## Do this
On the MacArthur High School page below, list every year mentioned in the History, Demographics and Academics sections.

Location
- 1499 W Grand Ave Decatur, Illinois 62522 United States 39°51′11″N 88°58′46″W﻿ / ﻿39.85313°N 88.97949°W

Information
- Type: Public
- School district: Decatur Public Schools District 61
- NCES District ID: 1711850
- NCES School ID: 171185001411
- Principal: Cordell Ingram
- Teaching staff: 53.00 (on an FTE basis)
- Grades: 9–12
- Gender: Co-ed
- Enrollment: 1,042 (2023-2024)
- Student to teacher ratio: 19.66
- Campus type: Urban
- Colors: Royal Blue Silver
- Athletics: IHSA
- Athletics conference: Central State Eight Conference
- Team name: Generals
- Rival: Eisenhower High School
- Newspaper: General Gazette
- Website: mhs.dps61.org

= MacArthur High School (Decatur, Illinois) =

Douglas MacArthur High School is a public high school located in Decatur, Illinois. The school serves about 1,042 students from grades 9 to 12 in Decatur Public Schools District 61.

== History ==
Built in 1957, MacArthur High School was named for General Douglas MacArthur, an American army officer. Correspondingly, the school's sports teams' nickname is the Generals.

== Demographics ==

As of the 2020 school year, the enrollment was 1,090 students. The racial makeup of the school in 2020 was 54.5.7% African American, 37.3% White, 5.5% Hispanic, 1.4% Asian, 0.7% Two or more races 0.3% Native American, and 0.3% Pacific Islander. 66.3% of the student population are low income students.

== Academics ==

In 2008, 36.8% of the student population met or exceeded in all subjects. The school did not make Adequate Yearly Progress (AYP) as defined by federal and state laws in 2008. In 2008, the high school graduation rate was 92.3%, up from 76.6% in 2007. The dropout rate lowered from 10.8% in 2007 to 2.5% in 2008.

## Rows from a dataset

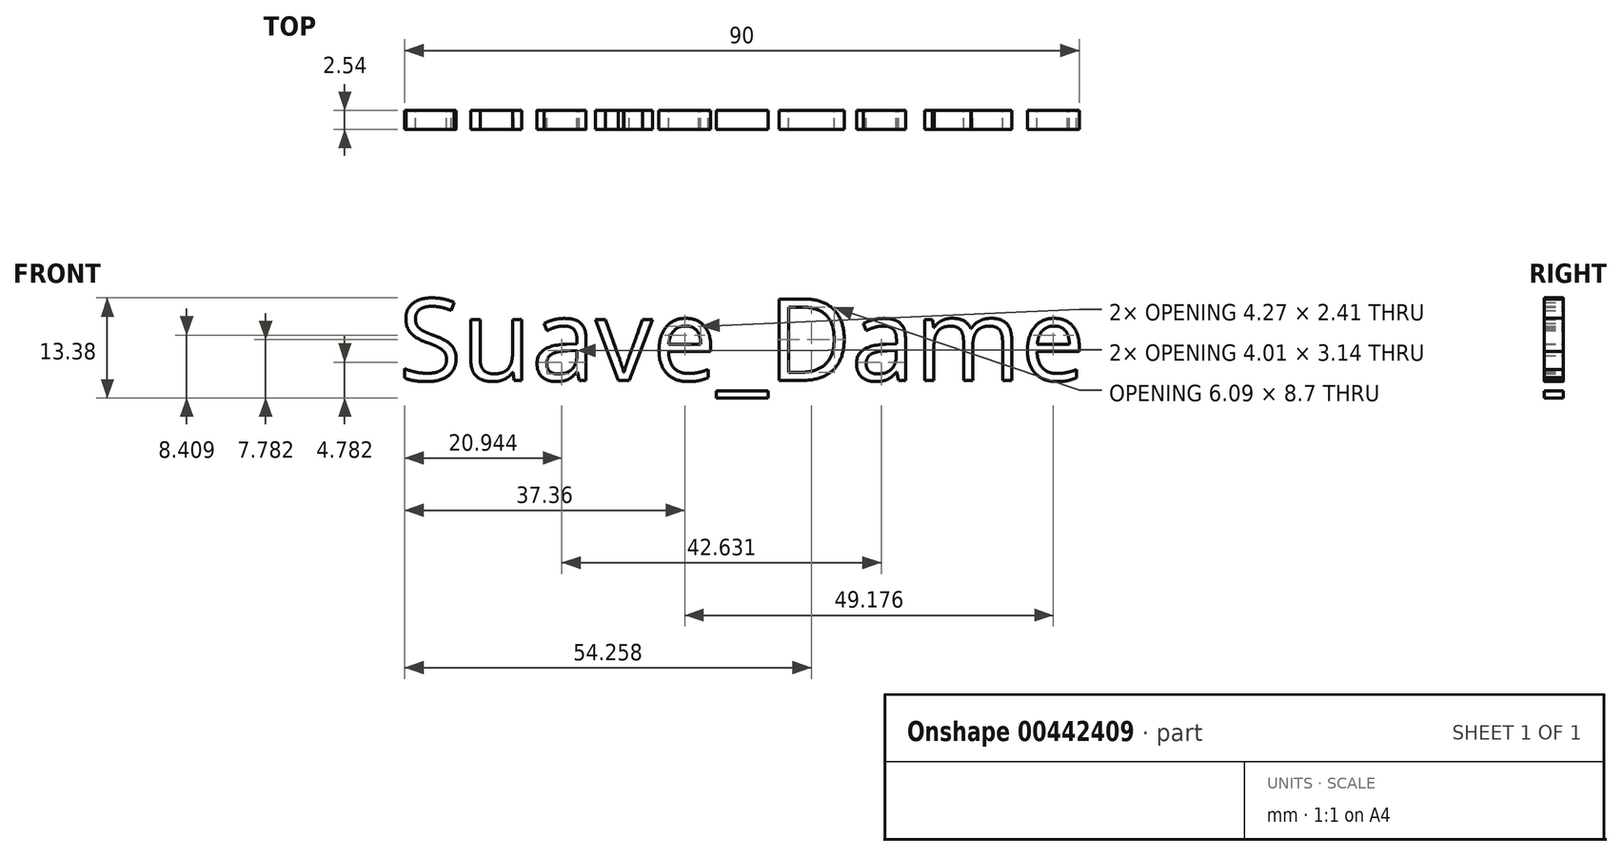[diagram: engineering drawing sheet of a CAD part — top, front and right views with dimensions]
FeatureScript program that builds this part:
annotation { "Feature Type Name" : "Feature", "Feature Type Description" : "" }
export const myFeature = defineFeature(function(context is Context, id is Id, definition is map)
    precondition{}
    {
        {
            var Q0;
            Q0=qCreatedBy(makeId("Front.planeOp"),FACE);
            var sketch = newSketch(context, id + "F0", { "sketchPlane" : qUnion([Q0])});
            skText(sketch, "E0", { "text": "Suave_Dame", "fontName": "OpenSans-Regular.ttf"});
            const initialGuessF0  = {"E0": [-0.0342, 0.00722, 1, 0, 0.01098]};
            skSetInitialGuess(sketch, initialGuessF0);
            skSolve(sketch);
        }
        {
            var Q0;
            Q0 = qSketchRegion(id + "F0", true);
            extrude(context, id + "F1", {"entities" : qUnion([Q0]), "depth" : 2.54 * mm});
        }
    });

## Full output
1957, 2020, 2008, 2007